Sampling is another technique of data binning. It permits to reduce the number of samples, by grouping similar values or contiguous values. There are three approaches to perform sampling:

- by bin means: each value in a bin is replaced by the mean value of the bin.
- by bin median: each bin value is replaced by its bin median value.
- by bin boundary: each bin value is replaced by the closest boundary value, i.e. maximum or minimum value of the bin.

In order to perform sampling, the `binned_statistic()`

function of the `scipy.stats`

package can be used. This function receives two arrays as input, `x_data`

and `y_data`

, as well as the statistics to be used (e.g. median or mean) and the number of bins to be created. The function returns the values of the bins as well as the edges of each bin. We can calculate the `x`

values (`x_bins`

) corresponding to the binned values (`y_bins`

) as the values at the center of the bin range.

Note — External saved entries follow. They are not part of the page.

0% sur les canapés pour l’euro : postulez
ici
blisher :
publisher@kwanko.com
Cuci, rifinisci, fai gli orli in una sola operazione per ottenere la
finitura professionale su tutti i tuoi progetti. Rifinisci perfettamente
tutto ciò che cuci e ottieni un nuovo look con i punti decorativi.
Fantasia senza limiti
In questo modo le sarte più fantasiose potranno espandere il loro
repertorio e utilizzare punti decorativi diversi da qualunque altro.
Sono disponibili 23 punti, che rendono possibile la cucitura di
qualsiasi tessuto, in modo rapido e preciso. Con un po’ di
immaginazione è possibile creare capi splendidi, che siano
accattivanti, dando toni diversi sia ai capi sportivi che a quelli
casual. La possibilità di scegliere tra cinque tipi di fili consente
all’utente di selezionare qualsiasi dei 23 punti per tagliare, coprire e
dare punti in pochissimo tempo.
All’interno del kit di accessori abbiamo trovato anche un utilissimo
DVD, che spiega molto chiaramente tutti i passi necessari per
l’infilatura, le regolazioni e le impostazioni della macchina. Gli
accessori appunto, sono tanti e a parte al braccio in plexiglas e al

from scipy.stats import binned_statistic

x_data = np.arange(0, len(df))

y_data = df['Cupcake']

y_bins,bin_edges, misc = binned_statistic(x_data,y_data, statistic="median", bins=10)

x_bins = (bin_edges[:-1]+bin_edges[1:])/2

x_bins

which gives the following output:

array([ 10.15, 30.45, 50.75, 71.05, 91.35, 111.65, 131.95, 152.25, 172.55, 192.85])

Finally, we plot results.

plt.plot(x_data,y_data)

plt.xlabel("X");

plt.ylabel("Y")plt.scatter(x_bins, y_bins, color= 'red',linewidth=5)

plt.show()

# Summary

In this tutorial I have illustrated how to perform data binning, which is a technique for data preprocessing. Two approaches can be followed. The first approach converts numeric data into categorical data, the second approach performs data sampling, by reducing the number of samples.

Data binning is very useful when discretization is needed.